Four candidates were nominated. The list below is set out in descending order of the number of votes received at the by-election.
1. Representing the Labour Party was Tom Clarke, born in Coatbridge on 10 January 1941.
He had been assistant director of the Scottish Council for Education Technology. He had become a deputy director of the Scottish Film Council, where he had written the synopses for the film library catalogue. He had also been president of the British Amateur Cinematographers Central Council (based in Epsom) and organised the Scottish International Amateur Film Festival. He became a councillor on the Coatbridge Town Council aged 23 in 1964 where he served until it was abolished in 1974, and then became a member for its replacement the Monklands District Council until he was elected to parliament in 1982.

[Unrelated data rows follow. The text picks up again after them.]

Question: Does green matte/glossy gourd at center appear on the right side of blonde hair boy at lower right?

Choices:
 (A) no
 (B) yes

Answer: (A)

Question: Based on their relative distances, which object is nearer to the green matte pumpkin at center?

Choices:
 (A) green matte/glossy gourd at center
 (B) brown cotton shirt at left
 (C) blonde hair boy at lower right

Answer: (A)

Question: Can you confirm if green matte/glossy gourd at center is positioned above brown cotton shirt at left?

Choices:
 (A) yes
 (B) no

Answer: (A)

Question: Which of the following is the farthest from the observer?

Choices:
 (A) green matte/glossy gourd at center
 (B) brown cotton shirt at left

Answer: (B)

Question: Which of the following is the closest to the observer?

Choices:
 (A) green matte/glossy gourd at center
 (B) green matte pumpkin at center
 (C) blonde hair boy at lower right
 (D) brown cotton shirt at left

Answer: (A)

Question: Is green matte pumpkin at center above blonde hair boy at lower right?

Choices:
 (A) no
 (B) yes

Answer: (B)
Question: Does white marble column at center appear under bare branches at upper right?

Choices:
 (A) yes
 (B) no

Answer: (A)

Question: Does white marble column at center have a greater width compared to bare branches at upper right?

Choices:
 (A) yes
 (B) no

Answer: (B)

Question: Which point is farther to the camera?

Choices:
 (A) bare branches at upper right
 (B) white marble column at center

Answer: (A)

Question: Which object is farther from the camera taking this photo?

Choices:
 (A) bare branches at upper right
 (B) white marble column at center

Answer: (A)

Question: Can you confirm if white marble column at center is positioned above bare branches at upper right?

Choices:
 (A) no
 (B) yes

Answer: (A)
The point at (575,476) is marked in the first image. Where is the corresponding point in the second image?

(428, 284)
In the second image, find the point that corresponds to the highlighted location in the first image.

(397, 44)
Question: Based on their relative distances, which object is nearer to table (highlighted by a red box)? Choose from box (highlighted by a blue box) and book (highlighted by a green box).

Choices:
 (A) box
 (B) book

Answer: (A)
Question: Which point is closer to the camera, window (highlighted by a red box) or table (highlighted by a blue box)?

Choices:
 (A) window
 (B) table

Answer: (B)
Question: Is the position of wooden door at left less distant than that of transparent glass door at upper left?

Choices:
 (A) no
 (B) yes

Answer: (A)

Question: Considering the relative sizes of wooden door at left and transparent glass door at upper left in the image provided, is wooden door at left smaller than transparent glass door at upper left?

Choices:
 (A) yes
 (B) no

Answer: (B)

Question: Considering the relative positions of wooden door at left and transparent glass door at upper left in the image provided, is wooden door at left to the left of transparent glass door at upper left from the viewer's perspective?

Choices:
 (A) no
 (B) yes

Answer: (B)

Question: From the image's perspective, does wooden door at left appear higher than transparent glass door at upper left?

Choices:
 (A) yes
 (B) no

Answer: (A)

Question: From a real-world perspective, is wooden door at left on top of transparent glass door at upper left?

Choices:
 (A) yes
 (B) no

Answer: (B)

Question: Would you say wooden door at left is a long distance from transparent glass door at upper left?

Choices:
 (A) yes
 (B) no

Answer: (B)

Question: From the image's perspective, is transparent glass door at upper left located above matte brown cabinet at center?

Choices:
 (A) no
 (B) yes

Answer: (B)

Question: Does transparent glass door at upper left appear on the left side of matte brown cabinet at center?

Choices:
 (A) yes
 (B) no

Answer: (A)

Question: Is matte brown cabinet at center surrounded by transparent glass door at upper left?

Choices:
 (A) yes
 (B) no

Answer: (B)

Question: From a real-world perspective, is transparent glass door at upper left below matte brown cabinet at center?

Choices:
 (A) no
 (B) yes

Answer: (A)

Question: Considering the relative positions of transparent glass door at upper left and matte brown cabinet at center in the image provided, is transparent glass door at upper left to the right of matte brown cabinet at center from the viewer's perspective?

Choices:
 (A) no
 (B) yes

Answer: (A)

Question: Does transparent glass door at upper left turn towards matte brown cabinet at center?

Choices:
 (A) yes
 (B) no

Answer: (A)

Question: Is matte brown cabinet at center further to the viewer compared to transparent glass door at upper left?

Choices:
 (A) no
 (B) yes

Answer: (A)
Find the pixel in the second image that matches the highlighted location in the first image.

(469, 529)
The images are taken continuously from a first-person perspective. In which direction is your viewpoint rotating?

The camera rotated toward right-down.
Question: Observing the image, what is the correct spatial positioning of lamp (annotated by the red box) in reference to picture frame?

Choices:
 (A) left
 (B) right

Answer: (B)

Scottish political journalist William Clark, writing in the following day's edition of the Glasgow Herald, stated that the "major upset from the poll" was the fact that the SNP and Liberal candidates both lost their deposits. In the same article Clark called the result "a disastrous blow" for the SDP–Liberal Alliance, particular as it came soon after Roy Jenkins victory for the SDP in the Glasgow Hillhead by-election. He predicted that the result would "guarantee an uphill struggle" in Scotland for the Alliance for some time to come.[2]
This was the SNP's second lost deposit in two by-elections, following a similar result in Hillhead earlier in the year. Clark considered it a poor result and predicted it could lead to divisions between the Party's right and left-wings. He cited in evidence the fact that senior vice-president of the party Jim Sillars had said the bill for the lost deposit should be sent to party rival, the former MP and serving MEP, Winnie Ewing.[2]